Johann_Chrysostom_Magnenus
Johann Chrysostom Magnenus
French philosopher
Johann Chrysostom Magnenus (French Jean Chrysostôme Magnen, c. 1590 – c. 1679[1]) was a physician and advocate of atomism.
He was born at Luxeuil in Burgundy.[2] He took a medical degree at the University of Dôle.[3]
He joined the medical faculty at the University of Pavia, where he published his scientific work Democritus reviviscens sive de atomis in 1646. He cited Daniel Sennert, but his ideas were distinct from Sennert's and those of Democritus.
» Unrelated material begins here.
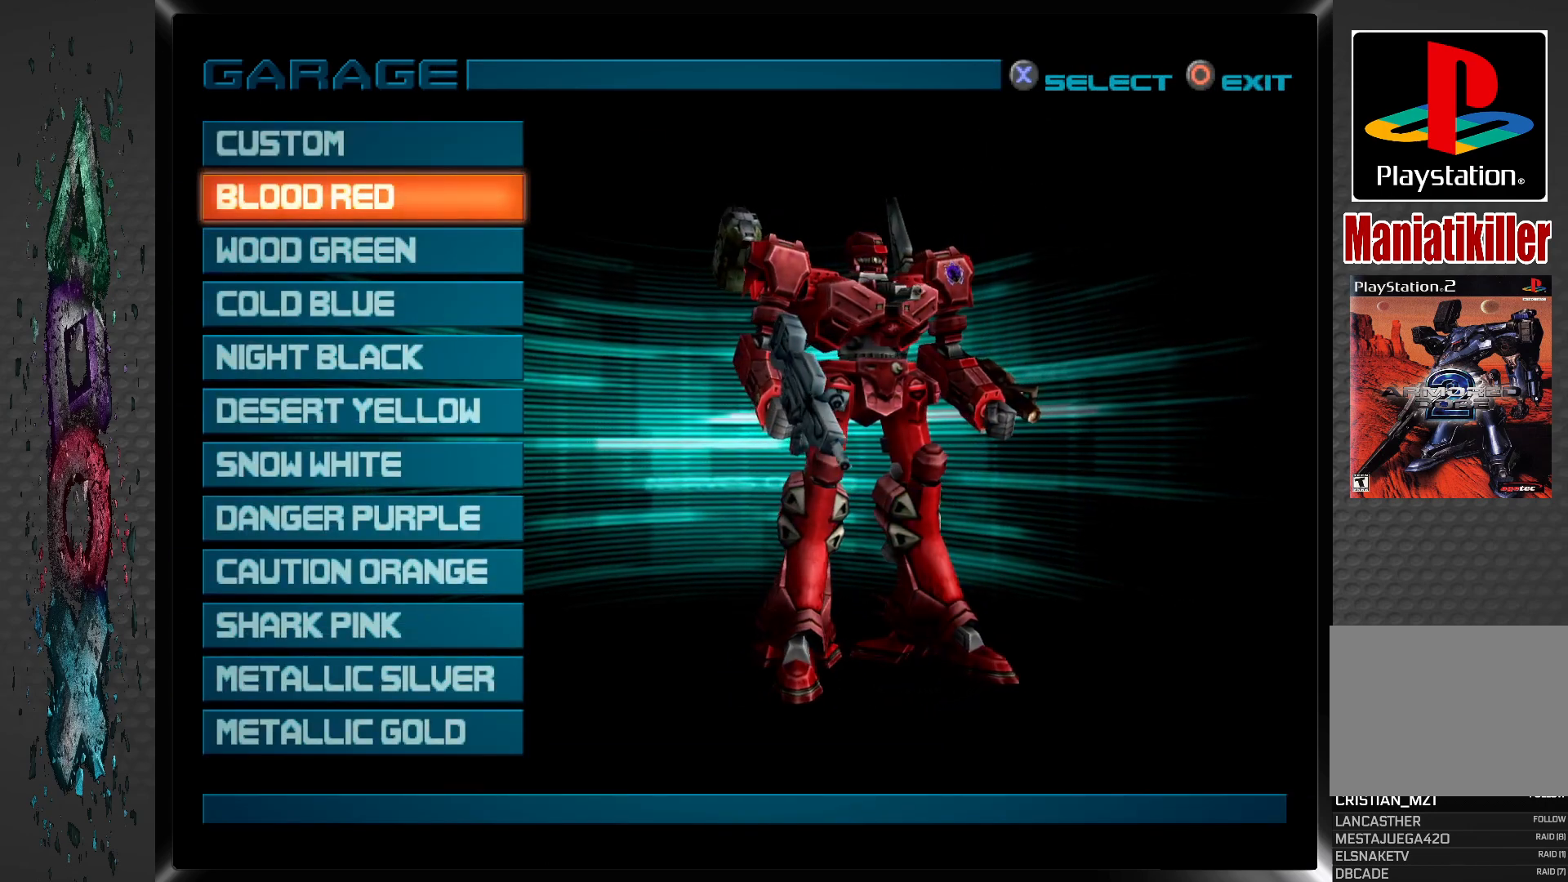
{"buttons": [], "left_stick": "center", "right_stick": "center", "events": [[83, "DPAD_DOWN", "down"], [233, "DPAD_DOWN", "up"], [283, "CROSS", "down"], [450, "CROSS", "up"]]}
He considered that atoms were the indivisible parts of three of the classical elements: earth, water and fire.[4]
In 1646, Magnenus estimated the number of atoms in a piece of incense from an argument based on the sense of smell (if a fraction of the grain is burned, the number of particles can be estimated from the volume within which the scent is still perceptible).[5] His estimate for the number of particles in a piece of incense "not larger than a pea" was of the order of 1018. This estimate is remarkably accurate, within about three orders of magnitude of the true value (based on the number of molecules in the unburned incense) and thus only one order of magnitude off in linear dimension of the molecule.[6] Magnenus was by far the earliest scholar to give a reasonable estimate for the size of a molecule; the first "modern" estimate was given more than 200 years later, in 1865, by Josef Loschmidt.[7]
His other writings include De tabaco (1648), on the medical usage and effects of tobacco, and De manna liber singularis (1648). He apparently prescribed tobacco syrup as a standard remedy for his patients.